One day last December, I was lucky enough to be a part of a historic event in the ongoing story of California condor conservation: the release of condor AC4 back onto Bitter Creek National Wildlife Refuge, where he was captured in the 1980s as part of an attempt to save the species.

AC4 was one of the few California condors remaining in the wild in the ’80s, and he spent 30 years in captivity after being captured at Bitter Creek National Wildlife Refuge, then known as the Hudson Ranch.

Now, AC4 is no longer needed for the captive breeding program, as his DNA is already well represented in a new supplemental population of captive-bred condors.

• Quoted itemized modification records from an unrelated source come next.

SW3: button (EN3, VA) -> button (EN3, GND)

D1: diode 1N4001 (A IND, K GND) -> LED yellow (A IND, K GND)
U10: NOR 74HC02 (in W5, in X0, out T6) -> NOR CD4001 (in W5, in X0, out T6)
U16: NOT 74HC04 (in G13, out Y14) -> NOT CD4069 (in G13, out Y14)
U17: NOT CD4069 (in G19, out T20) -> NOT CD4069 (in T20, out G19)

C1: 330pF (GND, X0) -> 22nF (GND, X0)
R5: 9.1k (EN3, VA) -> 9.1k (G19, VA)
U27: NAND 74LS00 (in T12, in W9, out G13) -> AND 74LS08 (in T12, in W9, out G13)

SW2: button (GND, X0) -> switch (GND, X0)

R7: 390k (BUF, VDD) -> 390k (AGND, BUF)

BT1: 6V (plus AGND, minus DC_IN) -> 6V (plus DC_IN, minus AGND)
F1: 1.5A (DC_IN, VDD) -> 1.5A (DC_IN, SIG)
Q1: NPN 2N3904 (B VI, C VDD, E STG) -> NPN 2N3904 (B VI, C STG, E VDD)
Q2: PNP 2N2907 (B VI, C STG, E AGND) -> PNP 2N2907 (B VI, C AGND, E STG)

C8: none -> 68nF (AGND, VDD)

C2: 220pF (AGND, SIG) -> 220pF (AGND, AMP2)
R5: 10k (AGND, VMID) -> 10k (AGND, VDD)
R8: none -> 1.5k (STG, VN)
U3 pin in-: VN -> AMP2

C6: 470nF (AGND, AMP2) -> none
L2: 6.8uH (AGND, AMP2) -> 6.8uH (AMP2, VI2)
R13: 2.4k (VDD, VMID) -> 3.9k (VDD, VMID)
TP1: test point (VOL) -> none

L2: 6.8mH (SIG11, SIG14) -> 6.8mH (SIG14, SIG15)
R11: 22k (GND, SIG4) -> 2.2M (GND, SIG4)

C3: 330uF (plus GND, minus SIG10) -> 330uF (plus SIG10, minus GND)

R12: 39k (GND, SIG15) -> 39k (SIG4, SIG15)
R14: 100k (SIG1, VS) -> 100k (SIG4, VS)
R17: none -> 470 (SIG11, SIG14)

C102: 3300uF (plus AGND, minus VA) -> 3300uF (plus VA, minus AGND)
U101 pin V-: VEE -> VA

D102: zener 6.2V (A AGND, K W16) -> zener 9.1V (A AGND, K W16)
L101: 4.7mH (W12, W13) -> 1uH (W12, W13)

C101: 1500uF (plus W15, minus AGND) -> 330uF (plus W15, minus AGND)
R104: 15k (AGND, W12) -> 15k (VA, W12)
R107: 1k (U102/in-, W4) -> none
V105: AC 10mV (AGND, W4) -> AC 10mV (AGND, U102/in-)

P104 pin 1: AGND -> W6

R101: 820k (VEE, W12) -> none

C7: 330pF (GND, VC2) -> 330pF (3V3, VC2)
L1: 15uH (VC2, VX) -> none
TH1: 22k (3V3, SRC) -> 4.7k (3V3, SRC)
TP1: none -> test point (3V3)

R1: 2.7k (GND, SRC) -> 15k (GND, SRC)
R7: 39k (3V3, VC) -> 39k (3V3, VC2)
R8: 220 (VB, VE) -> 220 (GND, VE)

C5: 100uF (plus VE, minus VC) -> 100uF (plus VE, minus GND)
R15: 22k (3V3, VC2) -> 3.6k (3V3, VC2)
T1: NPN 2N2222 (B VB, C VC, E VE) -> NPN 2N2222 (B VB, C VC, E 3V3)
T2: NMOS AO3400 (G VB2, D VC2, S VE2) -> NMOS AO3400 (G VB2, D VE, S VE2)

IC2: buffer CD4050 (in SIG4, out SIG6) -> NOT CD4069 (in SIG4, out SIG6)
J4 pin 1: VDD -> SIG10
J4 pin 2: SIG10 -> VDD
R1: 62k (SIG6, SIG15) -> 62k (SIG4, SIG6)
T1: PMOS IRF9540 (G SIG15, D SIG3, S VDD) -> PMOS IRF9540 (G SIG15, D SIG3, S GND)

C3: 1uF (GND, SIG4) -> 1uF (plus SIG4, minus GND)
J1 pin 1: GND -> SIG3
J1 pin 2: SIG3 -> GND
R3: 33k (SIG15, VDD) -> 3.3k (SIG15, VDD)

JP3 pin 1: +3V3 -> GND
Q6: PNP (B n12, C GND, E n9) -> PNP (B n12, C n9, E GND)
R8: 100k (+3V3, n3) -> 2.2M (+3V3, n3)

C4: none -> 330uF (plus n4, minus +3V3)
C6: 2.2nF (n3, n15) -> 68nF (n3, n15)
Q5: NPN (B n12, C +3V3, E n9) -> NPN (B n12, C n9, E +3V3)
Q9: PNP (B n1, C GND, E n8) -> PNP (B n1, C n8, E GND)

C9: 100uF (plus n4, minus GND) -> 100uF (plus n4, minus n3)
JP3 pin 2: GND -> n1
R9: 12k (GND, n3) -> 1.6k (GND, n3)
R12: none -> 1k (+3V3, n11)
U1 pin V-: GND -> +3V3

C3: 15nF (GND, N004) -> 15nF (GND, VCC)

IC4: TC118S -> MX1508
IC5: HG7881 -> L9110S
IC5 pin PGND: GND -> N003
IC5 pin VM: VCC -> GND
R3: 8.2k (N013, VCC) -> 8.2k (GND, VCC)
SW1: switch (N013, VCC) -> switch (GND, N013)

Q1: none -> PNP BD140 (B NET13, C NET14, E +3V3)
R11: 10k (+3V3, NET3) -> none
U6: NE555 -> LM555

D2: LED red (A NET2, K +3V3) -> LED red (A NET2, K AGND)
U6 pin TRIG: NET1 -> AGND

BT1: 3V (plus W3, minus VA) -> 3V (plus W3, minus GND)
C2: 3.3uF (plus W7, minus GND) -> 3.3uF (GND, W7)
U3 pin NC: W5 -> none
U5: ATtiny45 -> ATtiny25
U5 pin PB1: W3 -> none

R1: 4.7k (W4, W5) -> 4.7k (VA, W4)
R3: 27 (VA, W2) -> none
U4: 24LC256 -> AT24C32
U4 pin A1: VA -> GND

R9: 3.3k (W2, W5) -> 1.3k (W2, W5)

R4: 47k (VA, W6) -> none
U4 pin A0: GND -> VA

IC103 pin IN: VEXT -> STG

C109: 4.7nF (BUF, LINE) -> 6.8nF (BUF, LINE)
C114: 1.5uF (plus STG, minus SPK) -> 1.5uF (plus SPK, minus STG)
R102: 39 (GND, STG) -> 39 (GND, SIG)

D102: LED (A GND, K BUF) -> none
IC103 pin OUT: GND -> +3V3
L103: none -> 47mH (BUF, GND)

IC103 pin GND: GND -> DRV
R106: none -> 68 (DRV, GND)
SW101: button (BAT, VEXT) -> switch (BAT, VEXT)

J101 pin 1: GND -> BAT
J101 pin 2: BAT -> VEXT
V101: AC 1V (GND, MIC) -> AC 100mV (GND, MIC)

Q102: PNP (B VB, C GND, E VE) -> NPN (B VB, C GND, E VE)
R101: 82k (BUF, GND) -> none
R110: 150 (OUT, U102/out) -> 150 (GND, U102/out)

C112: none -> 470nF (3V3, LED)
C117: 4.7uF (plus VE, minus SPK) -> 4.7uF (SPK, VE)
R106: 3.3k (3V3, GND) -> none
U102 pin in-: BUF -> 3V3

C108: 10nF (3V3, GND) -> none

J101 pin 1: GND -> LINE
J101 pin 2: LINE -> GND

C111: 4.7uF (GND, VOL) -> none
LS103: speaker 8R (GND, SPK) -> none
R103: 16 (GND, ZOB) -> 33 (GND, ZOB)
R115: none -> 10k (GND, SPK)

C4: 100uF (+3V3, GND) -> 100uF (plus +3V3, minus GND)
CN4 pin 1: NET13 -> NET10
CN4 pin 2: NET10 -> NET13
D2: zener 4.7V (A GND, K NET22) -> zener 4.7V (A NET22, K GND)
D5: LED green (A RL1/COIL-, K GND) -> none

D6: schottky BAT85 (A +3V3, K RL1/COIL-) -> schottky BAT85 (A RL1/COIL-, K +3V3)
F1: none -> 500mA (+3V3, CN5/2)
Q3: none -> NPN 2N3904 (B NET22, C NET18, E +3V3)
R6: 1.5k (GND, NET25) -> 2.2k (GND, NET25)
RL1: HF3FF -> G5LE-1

On that December day, we arrived at the refuge around 9 a.m. and were greeted by biologists and U.S. Fish and Wildlife Service employees who outlined the day’s schedule. Soon, we headed up the mountain in vans to an area where we could see the flight pen that held AC4. As we arrived at the mountaintop, we saw four California condors and one golden eagle soaring in the distance, not far from where AC4 was being held across the canyon. We set up on a ridge and watched increasing numbers of condors passing above our heads, recording the color and number of the tag on each individual’s wing.

Pete Bloom, Jesse Grantham and Jan Hamber, conservationists and biologists who have been instrumental in the California condor recovery and critical to the captive breeding program, told us about AC4’s life history.

When the few surviving wild condors were captured in the 1980s, wildlife biologists identified individual condors by distinctive markings on their primary feathers. AC4 came to be recognized by a hole in one of his primaries. Before capture, he was frequently seen soaring in the Santa Barbara backcountry and eventually was trapped at the Hudson Ranch.

As the moment of AC4’s release drew closer that December day, preparations were made to ensure his safety, including scaring off a coyote near the pen and maintaining radio contact between the biologists at the flight pen and those of us across the canyon.

AC4 was released through a procedure known as a “soft release,” whereby the gate of his pen was opened and he was allowed to wander out and fly off on his own, as opposed to a regular release where the biologists would remove him and release him by hand.

After a period of anxious observation, from across the canyon we saw the gate of AC4’s pen opened. AC4 dropped to the ground but didn’t venture outside the pen, prompting the biologists to close and reopen the gate to entice the condor toward it. Soon, AC4 jumped out of the pen and began running and flapping, ignoring a nearby carcass that had attracted several condors earlier. AC4 shortly took flight and soared to our left, away from the pen and over the canyon. He crossed a ravine, passed over several ridges and followed the canyon. We last saw AC4 as he disappeared behind the top of the hill where he was caught in the ’80s.

AC4 represents a thin, but unbroken, link to the 10,000 years of condors. Witnessing his release was a truly inspirational moment, not in the least because of the amazing and phenomenally dedicated people who have worked, and continue to work, to preserve this icon of North American wilderness.

Diego Blanco is a 15-year-old member of the Pasadena Young Birders Club in California.